The government will cut public pension benefits by 0.9 percent in fiscal 2003 to reflect the same rate of decline in consumer prices in 2002, officials said Friday.

It is the first payout reduction since the government enacted the system in 1973 to reflect changes in prices to pension benefits.

The size of the cut was determined as the Public Management, Home Affairs, Posts and Telecommunications Ministry announced in the morning that prices in Japan declined year-on-year by 0.9 percent in 2002 as gauged by a key consumer price index, according to the officials.

The government is to submit the necessary bills to the Diet soon. The reduction in the payout would be implemented April 1.

In a standard model for salaried workers -- a man who paid pension premiums for 40 years married to a full-time housewife -- the monthly pension benefits will become 235,980 yen a month, down 2,140 yen from the amount paid until fiscal 2002.

Under the standard model, self-employed people will receive 1,200 yen less, down to 132,830 yen a month.
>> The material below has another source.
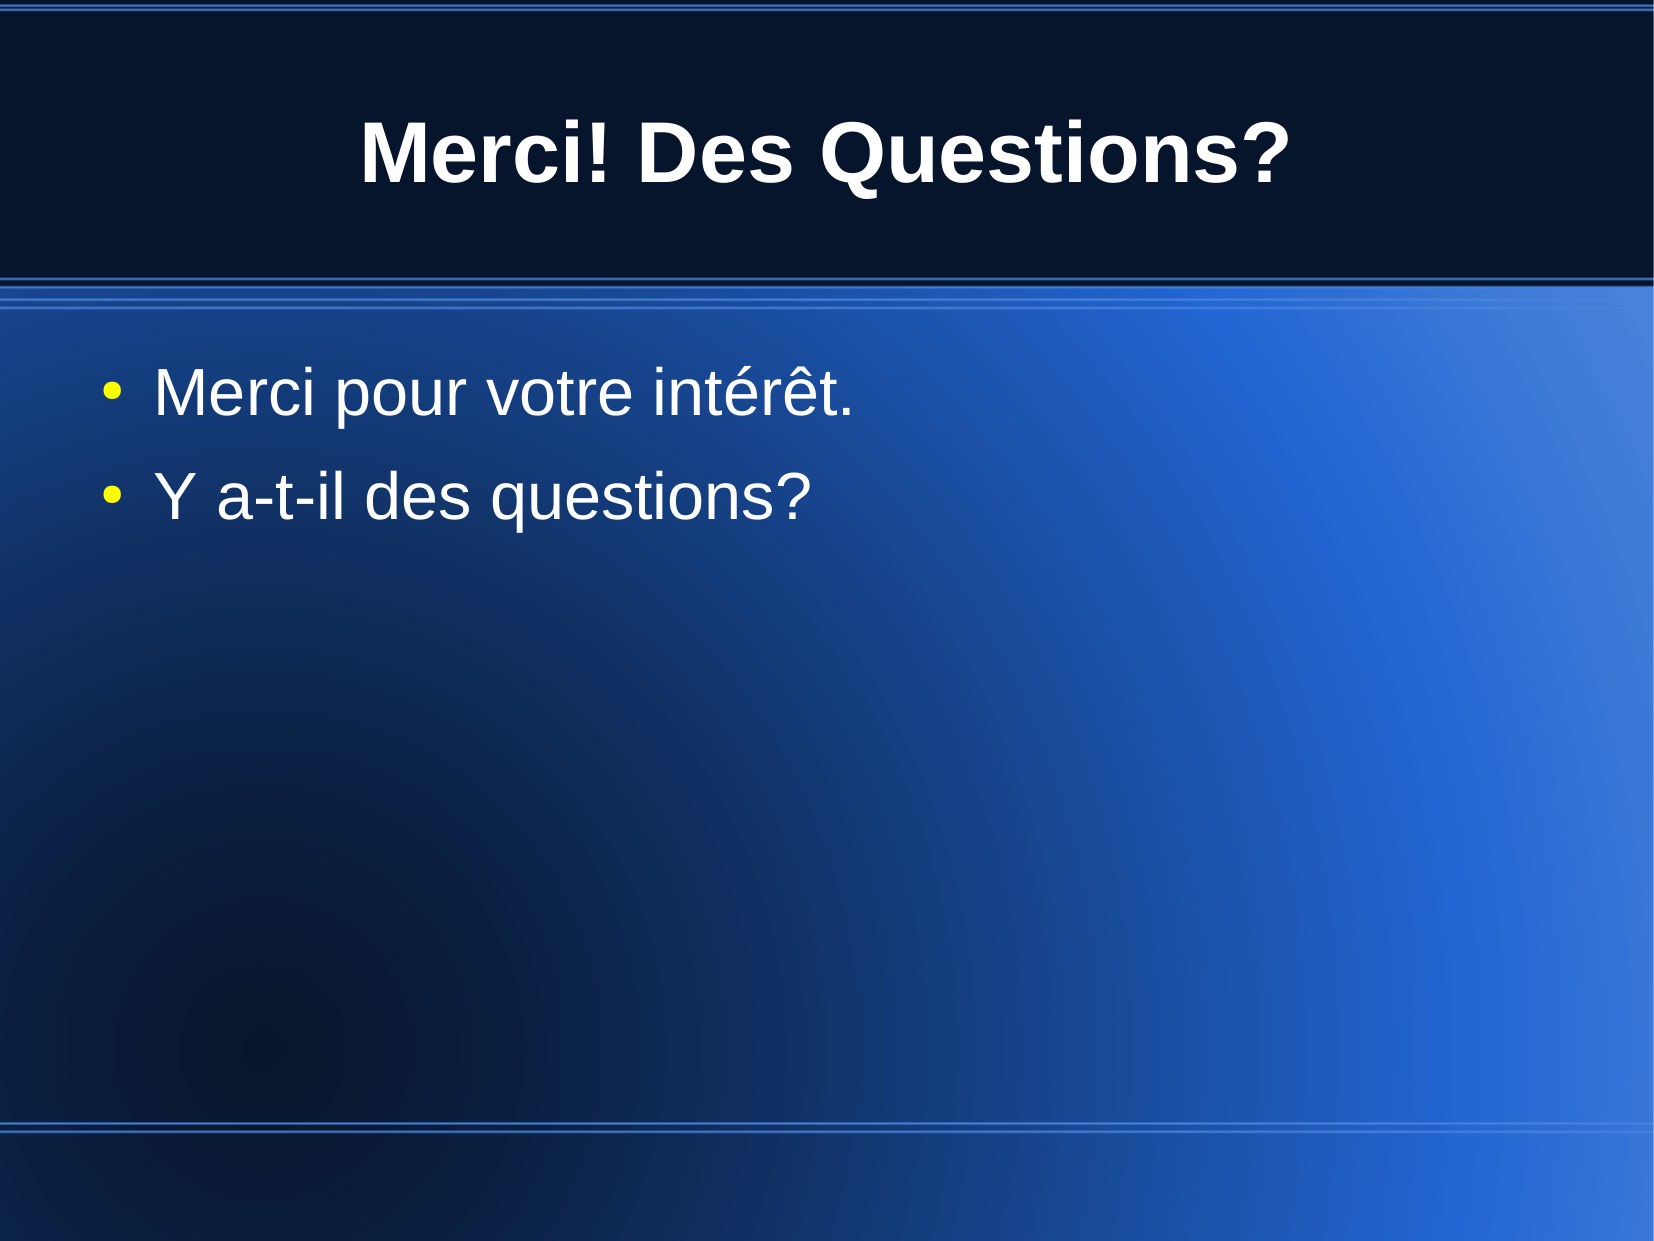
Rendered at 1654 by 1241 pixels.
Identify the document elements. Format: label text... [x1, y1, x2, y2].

Benefits for civil servants and various public welfare payouts, such as for the handicapped, will be cut accordingly.

Consumer prices registered year-on-year declines since 2000, but the government has frozen the pension-price linkage system to avoid hurting pensioners.

The Finance Ministry, however, wanted to lift the freeze to prevent public pension programs' tight finances from deteriorating further.

The ministry initially sought a bigger reduction in the benefits to reflect price falls in the past three years but, in the face of strong opposition from politicians and pensioners, it decided the cut would only take into account the price fall in 2002.